LfPL is not an ordinary symposium. As opposed to lecture-style presentations, hosts share their ideas through open discussions. Through these discussions structured by protocols, practitioners from different educational learning cultures come together to share ideas and advance one another’s work. The symposium sparks partnerships and innovations that would not have been possible without international collaboration. 

But even before the symposium begins, LfPL leaders organize school visits in the host country for a small group of attendees. Visits to schools open up opportunities for educators to compare and contrast experiences, find points of connection, and to understand that educators and schools across the world face similar challenges. 

 “I thoroughly enjoyed engaging in conversations with colleagues from around the globe with shared experiences and multiple perspectives from varying contexts; [and] reimaging how I define professional learning and how to better engage teachers as leaders in that process,” LfPL Attendee

As the opening session began, attendees heard from the LfPL planning committee and set their intentions for the next two days. They would work in small group sessions, grapple with complex questions and challenge varying perceptions in the effort to push education forward. School teachers, policy makers, researchers and international leaders were all in attendance, allowing for rich and diverse discussions to occur daily.

“Dialogue is the central principle of the leadership for professional learning model,” Sue Swaffield, University of Cambridge

The success of the LfPL Symposium is best captured by the results of the conversations that inspired participants to form new partnerships and innovations. An upcoming special issue (46.4, 2020) of Professional Development in Education (PDiE) highlights the collaborations that emerged from the 2019 Cambridge symposium and will be published as a book in December 2022. LfPL participants were invited to contribute again to another PDiE special issue that will be published next fall. This special issue will focus on the partnerships that emerged from the 2021 virtual symposium and the 2022 Dublin symposium. The PDiE special issue speaks to the purpose of LfPL:  Professional development, leadership and educational systems are nuanced, complex, and challenging; but the opportunity to bring voices from around the world to work on those challenges is what will change the educational landscape for educators and students. 
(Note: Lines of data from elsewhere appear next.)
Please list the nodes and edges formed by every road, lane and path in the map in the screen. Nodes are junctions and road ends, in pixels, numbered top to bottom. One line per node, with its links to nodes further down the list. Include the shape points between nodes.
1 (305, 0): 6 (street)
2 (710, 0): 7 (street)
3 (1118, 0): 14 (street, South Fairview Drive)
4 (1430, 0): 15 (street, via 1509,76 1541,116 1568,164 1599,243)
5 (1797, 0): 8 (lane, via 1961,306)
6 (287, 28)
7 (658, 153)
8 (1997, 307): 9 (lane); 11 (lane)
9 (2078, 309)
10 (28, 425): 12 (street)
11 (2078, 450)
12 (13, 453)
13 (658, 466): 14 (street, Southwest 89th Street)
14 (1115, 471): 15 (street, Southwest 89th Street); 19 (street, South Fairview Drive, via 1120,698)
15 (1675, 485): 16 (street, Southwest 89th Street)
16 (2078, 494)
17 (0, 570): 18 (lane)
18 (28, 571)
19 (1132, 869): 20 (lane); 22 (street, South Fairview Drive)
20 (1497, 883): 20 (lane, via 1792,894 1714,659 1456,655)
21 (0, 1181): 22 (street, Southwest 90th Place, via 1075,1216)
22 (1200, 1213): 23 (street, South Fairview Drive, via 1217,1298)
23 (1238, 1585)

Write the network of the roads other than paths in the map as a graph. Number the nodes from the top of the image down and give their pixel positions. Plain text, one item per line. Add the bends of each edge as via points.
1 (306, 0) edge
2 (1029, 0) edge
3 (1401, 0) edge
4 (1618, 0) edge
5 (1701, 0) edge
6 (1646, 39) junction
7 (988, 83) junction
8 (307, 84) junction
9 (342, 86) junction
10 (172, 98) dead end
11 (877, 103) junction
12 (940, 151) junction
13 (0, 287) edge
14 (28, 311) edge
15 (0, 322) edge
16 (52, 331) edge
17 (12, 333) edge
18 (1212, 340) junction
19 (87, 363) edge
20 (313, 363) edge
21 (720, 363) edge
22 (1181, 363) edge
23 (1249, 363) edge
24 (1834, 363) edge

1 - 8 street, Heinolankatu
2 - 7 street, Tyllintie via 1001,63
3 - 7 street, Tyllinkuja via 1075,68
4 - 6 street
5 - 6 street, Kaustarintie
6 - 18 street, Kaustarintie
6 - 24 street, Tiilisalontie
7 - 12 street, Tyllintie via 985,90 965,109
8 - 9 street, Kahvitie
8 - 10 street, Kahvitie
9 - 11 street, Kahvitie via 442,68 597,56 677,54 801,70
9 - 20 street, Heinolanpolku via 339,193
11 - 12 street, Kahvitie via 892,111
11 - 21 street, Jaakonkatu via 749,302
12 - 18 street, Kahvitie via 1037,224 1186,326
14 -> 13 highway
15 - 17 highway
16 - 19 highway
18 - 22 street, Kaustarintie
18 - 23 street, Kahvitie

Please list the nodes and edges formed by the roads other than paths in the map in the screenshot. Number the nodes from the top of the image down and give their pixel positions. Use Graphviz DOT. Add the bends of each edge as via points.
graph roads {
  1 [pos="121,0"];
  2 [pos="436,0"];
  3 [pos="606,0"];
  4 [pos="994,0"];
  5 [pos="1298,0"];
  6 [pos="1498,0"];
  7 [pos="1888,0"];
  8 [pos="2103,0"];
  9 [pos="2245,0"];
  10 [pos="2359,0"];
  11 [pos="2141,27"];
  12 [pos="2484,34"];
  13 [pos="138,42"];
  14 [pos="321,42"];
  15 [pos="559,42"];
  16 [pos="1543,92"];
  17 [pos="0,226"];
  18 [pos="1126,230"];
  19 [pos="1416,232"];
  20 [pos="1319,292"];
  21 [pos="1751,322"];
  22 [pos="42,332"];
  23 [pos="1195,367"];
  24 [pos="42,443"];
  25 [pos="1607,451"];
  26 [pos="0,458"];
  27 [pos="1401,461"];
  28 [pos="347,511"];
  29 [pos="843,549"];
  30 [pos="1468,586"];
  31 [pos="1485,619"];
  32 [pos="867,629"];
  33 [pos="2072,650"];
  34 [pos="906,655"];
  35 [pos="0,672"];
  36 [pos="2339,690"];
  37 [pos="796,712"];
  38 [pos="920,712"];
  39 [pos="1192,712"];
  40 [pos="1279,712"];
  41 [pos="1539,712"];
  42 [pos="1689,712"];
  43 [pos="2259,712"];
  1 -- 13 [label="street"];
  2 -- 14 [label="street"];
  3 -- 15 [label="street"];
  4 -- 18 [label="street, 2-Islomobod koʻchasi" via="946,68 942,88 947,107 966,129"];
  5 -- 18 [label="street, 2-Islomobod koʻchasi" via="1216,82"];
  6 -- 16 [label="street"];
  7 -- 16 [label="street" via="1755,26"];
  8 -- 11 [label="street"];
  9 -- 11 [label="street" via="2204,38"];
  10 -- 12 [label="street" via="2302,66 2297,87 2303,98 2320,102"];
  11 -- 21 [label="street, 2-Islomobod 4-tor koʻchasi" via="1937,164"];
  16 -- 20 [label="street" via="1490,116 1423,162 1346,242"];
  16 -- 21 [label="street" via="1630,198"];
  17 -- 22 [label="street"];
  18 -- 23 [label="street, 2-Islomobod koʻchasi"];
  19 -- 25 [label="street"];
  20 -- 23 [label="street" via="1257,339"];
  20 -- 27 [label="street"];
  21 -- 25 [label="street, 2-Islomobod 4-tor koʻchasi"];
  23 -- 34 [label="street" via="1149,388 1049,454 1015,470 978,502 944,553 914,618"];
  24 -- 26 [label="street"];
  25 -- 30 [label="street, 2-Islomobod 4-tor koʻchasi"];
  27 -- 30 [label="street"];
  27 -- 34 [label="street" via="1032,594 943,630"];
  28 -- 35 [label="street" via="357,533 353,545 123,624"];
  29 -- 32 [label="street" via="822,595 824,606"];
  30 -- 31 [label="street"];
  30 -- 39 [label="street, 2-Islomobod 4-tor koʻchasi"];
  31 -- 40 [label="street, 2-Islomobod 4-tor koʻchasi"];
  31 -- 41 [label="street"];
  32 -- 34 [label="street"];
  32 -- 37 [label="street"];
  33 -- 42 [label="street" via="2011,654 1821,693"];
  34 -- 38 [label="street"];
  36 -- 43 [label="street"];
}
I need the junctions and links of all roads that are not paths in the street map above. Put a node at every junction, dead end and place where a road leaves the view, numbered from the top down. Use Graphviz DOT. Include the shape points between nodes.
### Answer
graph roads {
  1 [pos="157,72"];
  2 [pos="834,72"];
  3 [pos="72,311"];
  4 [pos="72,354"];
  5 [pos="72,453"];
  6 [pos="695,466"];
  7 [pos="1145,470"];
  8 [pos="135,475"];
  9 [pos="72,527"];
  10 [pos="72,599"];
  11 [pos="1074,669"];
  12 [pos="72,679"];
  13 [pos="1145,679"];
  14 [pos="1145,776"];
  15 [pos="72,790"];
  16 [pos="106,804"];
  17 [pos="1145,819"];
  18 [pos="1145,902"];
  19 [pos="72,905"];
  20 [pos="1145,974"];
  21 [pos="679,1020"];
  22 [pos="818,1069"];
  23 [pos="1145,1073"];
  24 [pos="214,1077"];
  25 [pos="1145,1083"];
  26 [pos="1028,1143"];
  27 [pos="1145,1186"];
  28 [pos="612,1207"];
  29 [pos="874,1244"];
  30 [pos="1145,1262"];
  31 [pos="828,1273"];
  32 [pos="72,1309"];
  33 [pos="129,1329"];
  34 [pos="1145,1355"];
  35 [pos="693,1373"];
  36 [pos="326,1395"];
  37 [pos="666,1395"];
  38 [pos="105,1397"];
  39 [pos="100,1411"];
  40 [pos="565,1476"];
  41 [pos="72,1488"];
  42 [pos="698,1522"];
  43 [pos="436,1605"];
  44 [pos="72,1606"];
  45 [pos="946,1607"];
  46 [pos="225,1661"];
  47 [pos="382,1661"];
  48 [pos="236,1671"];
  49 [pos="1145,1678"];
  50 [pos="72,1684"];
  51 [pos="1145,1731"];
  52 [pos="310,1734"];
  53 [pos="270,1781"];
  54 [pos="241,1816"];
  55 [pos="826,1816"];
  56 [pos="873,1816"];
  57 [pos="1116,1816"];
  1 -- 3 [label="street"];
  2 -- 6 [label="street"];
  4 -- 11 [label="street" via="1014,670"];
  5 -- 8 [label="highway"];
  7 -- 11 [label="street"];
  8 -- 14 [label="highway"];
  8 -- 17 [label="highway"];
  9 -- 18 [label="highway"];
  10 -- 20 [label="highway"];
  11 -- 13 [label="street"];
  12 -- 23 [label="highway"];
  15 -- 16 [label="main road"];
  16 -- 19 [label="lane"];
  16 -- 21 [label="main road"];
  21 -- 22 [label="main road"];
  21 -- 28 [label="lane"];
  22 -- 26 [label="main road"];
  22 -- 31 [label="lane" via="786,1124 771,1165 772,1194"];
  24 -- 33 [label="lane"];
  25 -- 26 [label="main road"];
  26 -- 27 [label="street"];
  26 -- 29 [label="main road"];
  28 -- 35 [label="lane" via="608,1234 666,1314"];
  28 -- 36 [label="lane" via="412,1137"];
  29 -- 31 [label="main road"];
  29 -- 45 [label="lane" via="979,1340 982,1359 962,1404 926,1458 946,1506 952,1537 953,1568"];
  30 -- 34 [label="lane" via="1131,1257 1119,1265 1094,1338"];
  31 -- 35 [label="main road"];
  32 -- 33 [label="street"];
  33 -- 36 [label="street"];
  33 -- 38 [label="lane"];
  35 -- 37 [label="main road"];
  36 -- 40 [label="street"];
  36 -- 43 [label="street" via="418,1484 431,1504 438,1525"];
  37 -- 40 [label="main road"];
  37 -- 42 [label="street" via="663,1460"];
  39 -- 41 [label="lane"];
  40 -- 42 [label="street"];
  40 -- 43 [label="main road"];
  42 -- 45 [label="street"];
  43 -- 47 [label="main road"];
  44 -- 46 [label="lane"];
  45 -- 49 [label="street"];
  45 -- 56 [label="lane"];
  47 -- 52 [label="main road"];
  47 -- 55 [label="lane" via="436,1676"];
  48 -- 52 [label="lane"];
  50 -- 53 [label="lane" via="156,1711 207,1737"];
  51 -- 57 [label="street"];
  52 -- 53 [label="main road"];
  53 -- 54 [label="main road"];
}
“In networks like LFPL, the expertise and energy to change lives is in the room,” Ken Jones, Professional Development in Education

Since 2017, the LfPL Symposium has convened over 500 educators to work toward a common vision of improving education globally, has created spaces to challenge educational norms, and has contributed to growing networks and partnerships.

“Leadership is shared, activity-based and open to all,” Fiona King, Dublin City University.

In 2024, LfPL will be hosted in Valparaiso, Chile, at Pontificia Universidad Catolica de Valparaíso (Pontifical Catholic University of Valparaíso).